Шрифт:
Интервал:
Закладка:
Если больной затужит, растоскуется, его лекарствами не поправишь. Вот тут мы, бабы, и нужны. Сумей его разговорить, успокоить, обнадежь его. Больной человек — что ребенок, обидеть легко и утешить нетрудно. Одному я по всей ночи сказки рассказывала, а с другим все об его жене разговаривала. Я ее похвалю, он и рад. Да всего не вспомнишь.
Сколько их перемерло на моих руках! Каждого обряжу, уберу, каждого жалко.
Писем одних сколько накопилось. Читала я в то время, можно сказать, между черным бело-то, а писала совсем худо. Но все же много писем писала.
Послать их по адресу было нельзя. Мы стояли тогда под Глазовом, а бойцы родиной сами с Урала. Их родные места в то время были заняты белыми. Но я выполнила свое обещание. Как только Урал освободился, я послала все эти письма. И приписочки от себя сделала: когда помер, кому перед смертью кланялся, кого вспоминал.
Ну, о том, как на Урал приезжали товарищ Сталин с товарищем Дзержинским, как измену искоренили да как наши в наступление пошли, — вы лучше меня знаете.
Я все время в лазарете пробыла. И Игренька мой при лазарете работал. Продукты возил и все, что придется.
В марте заразилась я тифом, слегла. От жару у меня выкидыш случился, думали — не встану. Но я — живучая, все это перенесла, и в июне меня выписали из палаты.
Поправлялась я плохо. Тиф повлиял на сердце и на ноги — ноги опухли. Комиссия признала меня негодной. Велела мне ехать домой и хлопотать пенсию.
Запрягла я Игренька, попрощалась с персоналом и поехала. Тележонку мне дали.
Долго ли, коротко ли ехала… Под Пермью догнала свою часть. Азинская дивизия уже освободила Екатеринбург и наши родные места. Вместе со своими я дошла до Екатеринбурга.
По страшной дороге мы шли. Мосты сломаны, пути разобраны, стоят пожарища, лежат вверх ногами вагоны да паровозы. Вот она какая разруха-то! Страшное это дело, не приведи бог видеть!
Но бойцы шли весело.
Лето выдалось ведренное, дождички шли вовремя. Все кругом ярко зеленело, и все будто радовалось нашей победе. А я ехала невеселая. Еще одно горе прибавилось: сказали мне, что Андрюша под Глазовом убит.
В Екатеринбурге мы попрощались. Наша часть по железной дороге за Тюмень пошла, а нам с Игренькой оставалось еще двести верст до своей Слободы.
На прощанье наши слободские поклонов надавали, а Микиша наказал:
— Давай езжай! Напиши нам, что осталось и как идет работа и кто саботажничает.
Он выправился, такой стал ловкий, статный. Я ему говорю:
— А помнишь, у тебя рука дрожала, мой утюг на весу держал?
Прослезились мы оба, замолчали, потом он сказал:
— Так пиши, Павла Андреевна! Мы и издали оберегать тебя будем.

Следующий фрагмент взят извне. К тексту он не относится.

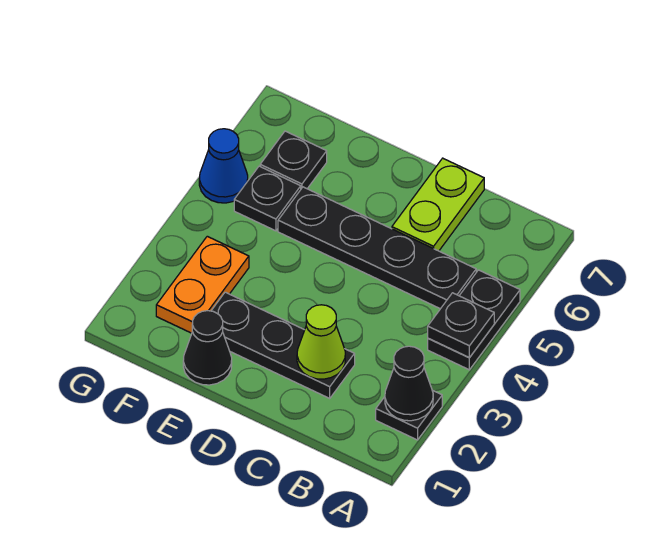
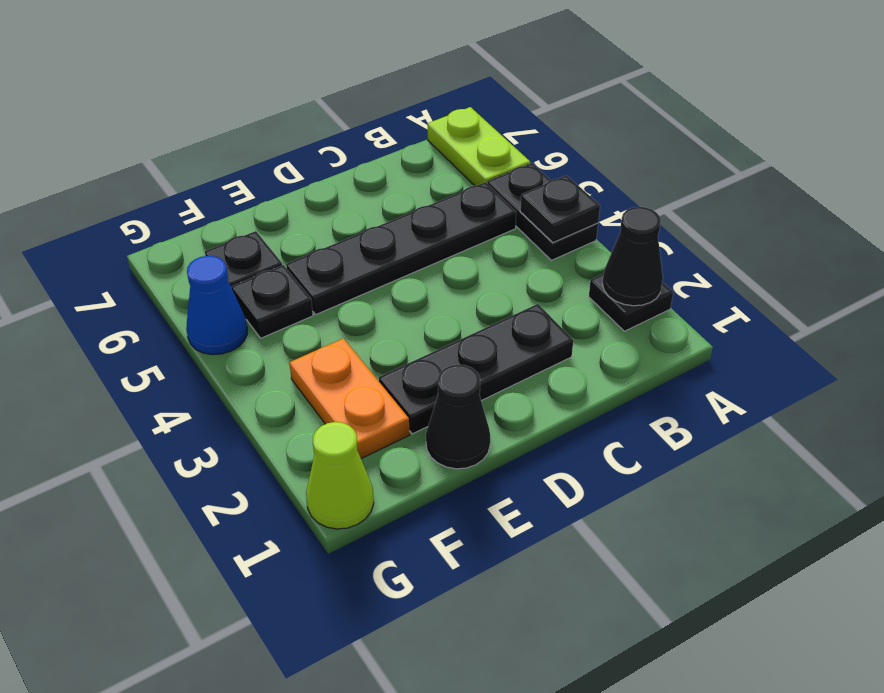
lime cone C2 level 2 -> lime cone G1 level 1
lime plate C6:C7 level 1 -> lime plate A6:A7 level 1

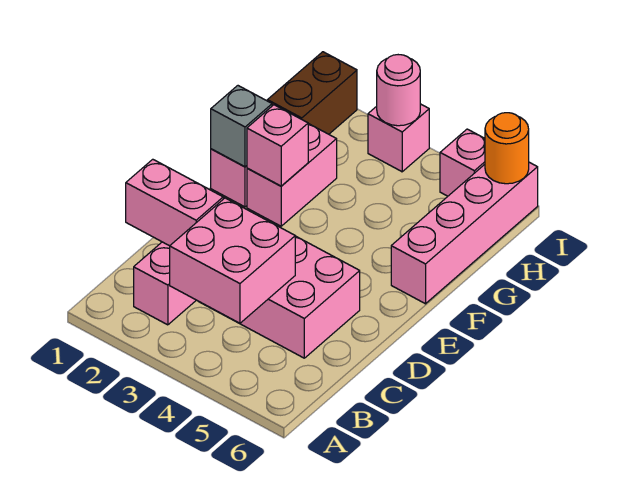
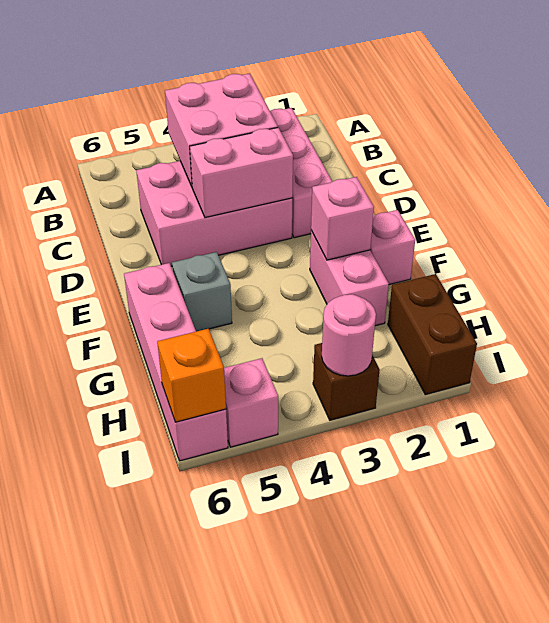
pink brick C1:C2 level 2 -> pink brick D3:D4 level 2
grey brick F1 level 2 -> grey brick F5 level 1
pink brick I3 level 1 -> brown brick I3 level 1
orange round brick I6 level 2 -> orange brick I6 level 2

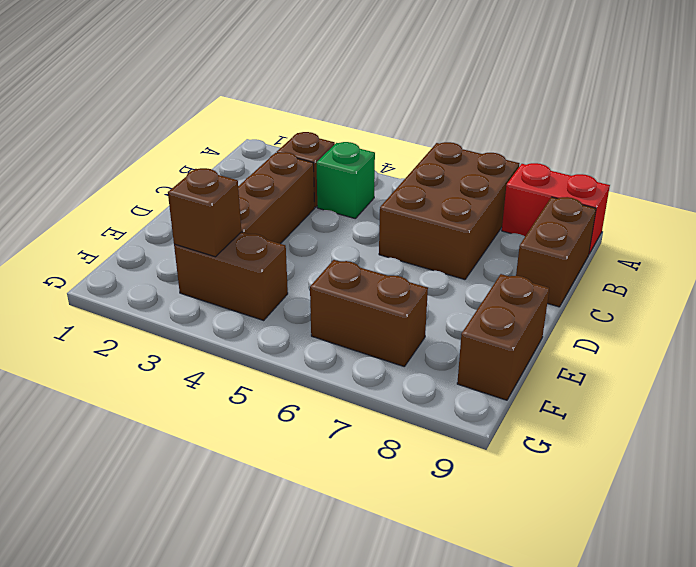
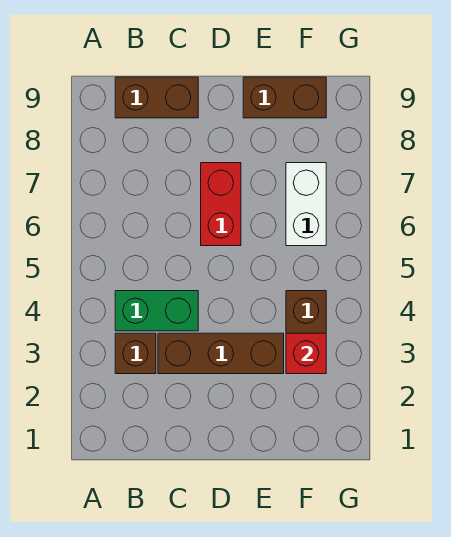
brown brick A6:C7 level 1 -> none
red brick A8:A9 level 1 -> red brick D6:D7 level 1
green brick B4 level 1 -> green brick B4:C4 level 1
brown brick F3 level 2 -> red brick F3 level 2
brown brick F6:F7 level 1 -> white brick F6:F7 level 1

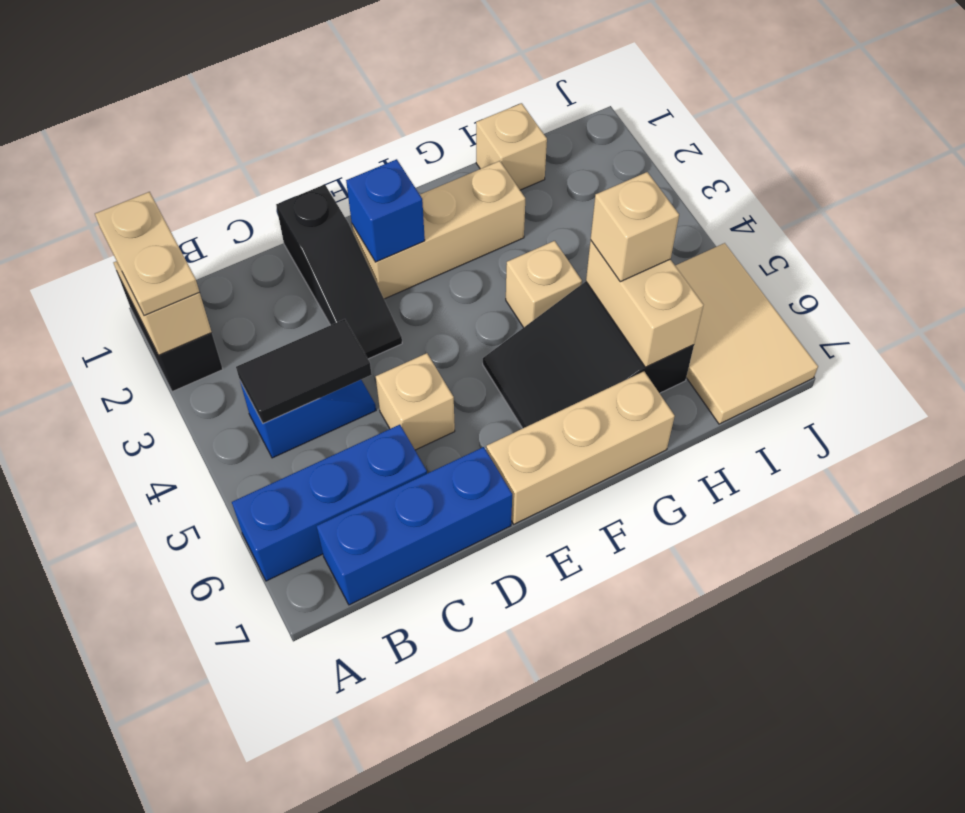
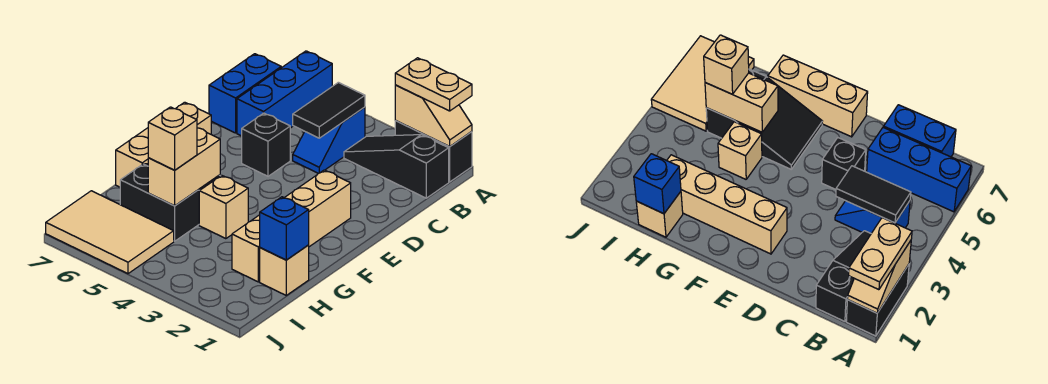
blue brick B7:D7 level 1 -> blue brick B7:C7 level 1
black slope D1:D3 level 1 top 1 -> black slope B1:B3 level 1 top 1
tan brick D5 level 1 -> black brick D5 level 1
tan brick E2:G2 level 1 -> tan brick E2:H2 level 1
blue brick E2 level 2 -> blue brick H1 level 2
tan brick H5:H6 level 2 -> tan brick G5:H5 level 2

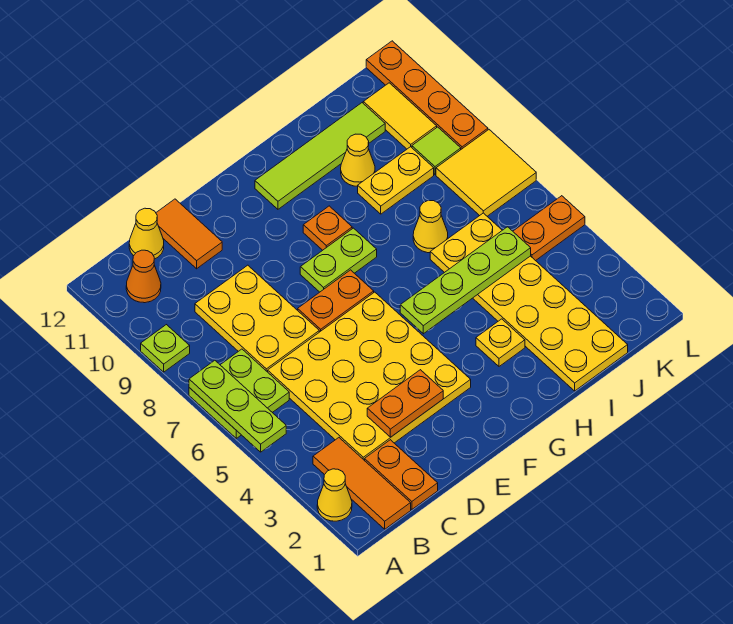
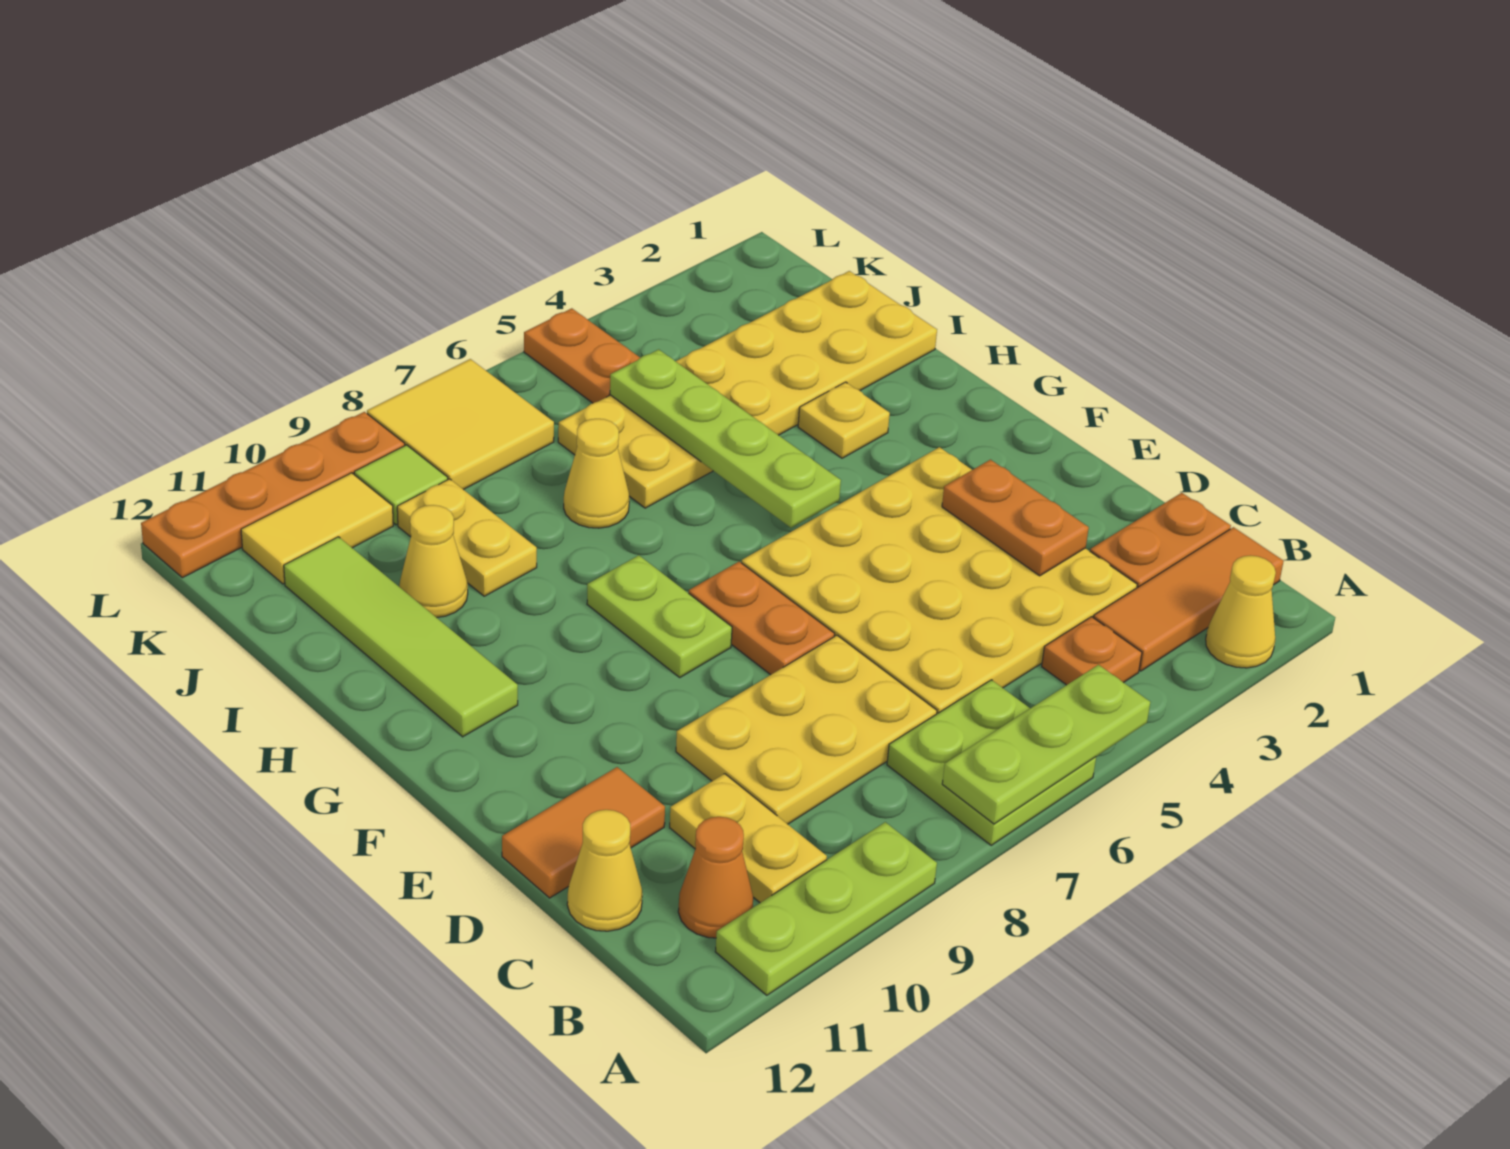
lime plate A9 level 1 -> lime plate A9:A11 level 1
none -> yellow plate B10:C10 level 1
orange plate G9 level 1 -> orange plate B4 level 1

И руку мне крепко сдавил, потряс.
Пошли знакомые места. И хоть никто меня не ждет, хоть еду к пустому дому, а хочется скорее приехать, все будто кто-то подгоняет. Остановлюсь, покормлю Игренька — и дальше.
Вот и Елань — осталось двадцать верст. Вот и речка Межница, что на десятой версте. Вот и наша Слобода.
Меня прямо кидало в жар и холод, не помню, как въехала в село. «К бабушке Минодоре, больше некуда». Еду мимо своей избушки. Игренька заржал, приворачивает.
— Нет, батюшко Игренюшко, не домой, — говорю ему и погоняю.
А ему неохота, пошел шагом. Поди, думает по-своему: «Мимо дома проехали, неужто опять колесить по худой дороге?»
Своротила в переулок, вижу — ребята играют. С ними бегала и Андрюшина дочка Маруся. Бежит с вертушкой — с трещоткой против ветра. Ребята кричат ей.
— Вот твоя мама едет.
А я Марусю сразу и не узнала: она подросла, вытянулась, волосы стали длинные. Девке семь лет стукнуло.
Я остановила Игренька. Маруся кинулась ко мне, но тут же встала, как вкопанная.
— Ой, это не мама. И заплакала.
Вижу, ребенок не в обиходе. Спрашиваю:
— Бабушка-то здорова ли?
Маруся еще пуще заревела. А ребята вперебой мне рассказывают, что Марусина бабушка недавно умерла и что Марусю скоро в приют повезут.
Я соскочила с телеги, обняла ее, волосенки отвела от лица. Она спрашивает шепотком:
— А скоро моя мама приедет?
— Я твоя мама, — говорю ей.
— Нет, ты — тетя Паня.
Я говорю:
— Мама твоя не скоро приедет. Велела тебе со мной жить. Пойдешь? Я тебя любить буду.
Она вот так головкой качнула: не то «да», не то «нет».
Я взяла ее под мышки и посадила на свою телегу.
XIII
Домой я приехала к успенью, в середине августа, через десять дней после того, как белых из наших мест прогнали.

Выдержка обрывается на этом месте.